UK pay settlements hold at 4%, highest since 1992 - XpertHR

·1 min read
FILE PHOTO: A worker arrives at his office in the Canary Wharf business district in London

LONDON (Reuters) - British employers agreed average pay rises of 4% with staff in the three months to the end of July, the joint-biggest increase since 1992 but falling further behind inflation, industry data showed on Wednesday.

Human resources data company XpertHR said the median pay settlement remained unchanged for a fourth month in a row even as inflation hit a 40-year high of 9.4% in June and is set to exceed 13% in October, according to the Bank of England.

Separate figures on Tuesday showed the biggest real-terms fall in pay excluding bonuses since official records began in 2001.

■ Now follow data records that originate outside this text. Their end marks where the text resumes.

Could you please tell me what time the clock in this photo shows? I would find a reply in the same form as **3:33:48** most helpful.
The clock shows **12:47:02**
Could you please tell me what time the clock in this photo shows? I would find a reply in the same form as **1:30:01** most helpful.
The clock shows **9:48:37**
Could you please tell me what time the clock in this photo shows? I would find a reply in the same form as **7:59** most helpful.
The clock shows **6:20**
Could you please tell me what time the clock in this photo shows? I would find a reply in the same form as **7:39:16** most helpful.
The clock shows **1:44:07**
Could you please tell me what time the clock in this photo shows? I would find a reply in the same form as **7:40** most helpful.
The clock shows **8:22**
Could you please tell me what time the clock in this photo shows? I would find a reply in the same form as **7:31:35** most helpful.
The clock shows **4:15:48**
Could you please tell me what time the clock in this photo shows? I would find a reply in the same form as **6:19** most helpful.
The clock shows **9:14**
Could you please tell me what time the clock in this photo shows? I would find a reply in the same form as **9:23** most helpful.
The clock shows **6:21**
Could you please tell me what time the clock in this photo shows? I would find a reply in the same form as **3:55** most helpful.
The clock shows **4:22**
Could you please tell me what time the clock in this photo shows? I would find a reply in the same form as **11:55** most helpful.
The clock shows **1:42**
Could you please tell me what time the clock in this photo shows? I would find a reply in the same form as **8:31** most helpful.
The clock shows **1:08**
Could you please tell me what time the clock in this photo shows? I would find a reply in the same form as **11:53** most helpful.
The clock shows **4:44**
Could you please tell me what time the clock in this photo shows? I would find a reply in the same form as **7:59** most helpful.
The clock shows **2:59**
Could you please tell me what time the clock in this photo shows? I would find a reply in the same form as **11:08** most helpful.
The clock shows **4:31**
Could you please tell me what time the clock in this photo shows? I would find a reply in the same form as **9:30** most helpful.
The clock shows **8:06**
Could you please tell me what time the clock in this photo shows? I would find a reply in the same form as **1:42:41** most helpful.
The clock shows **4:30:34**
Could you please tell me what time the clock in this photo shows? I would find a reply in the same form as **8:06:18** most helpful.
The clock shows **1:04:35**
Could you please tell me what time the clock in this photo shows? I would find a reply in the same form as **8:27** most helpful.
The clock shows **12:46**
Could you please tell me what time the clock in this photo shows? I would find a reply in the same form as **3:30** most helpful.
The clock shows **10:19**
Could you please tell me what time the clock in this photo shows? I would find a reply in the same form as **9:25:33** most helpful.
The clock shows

"Pay awards continue to remain stagnant, unchanged from the previous three rolling quarters at 4%, in spite of soaring inflation," XpertHR pay and benefits editor Sheila Attwood said.

The BoE wants to stop high inflation - which has been largely driven by a jump in energy prices - from becoming entrenched for years to come.

Earlier this month, the central bank raised interest rates by the most since 1995, citing inflation pressures in the labour market as a factor for its decision, notwithstanding its forecast of a five-quarter recession starting in late 2020.

XpertHR said it monitored 68 pay deals in the May-July period, covering almost 550,000 employees.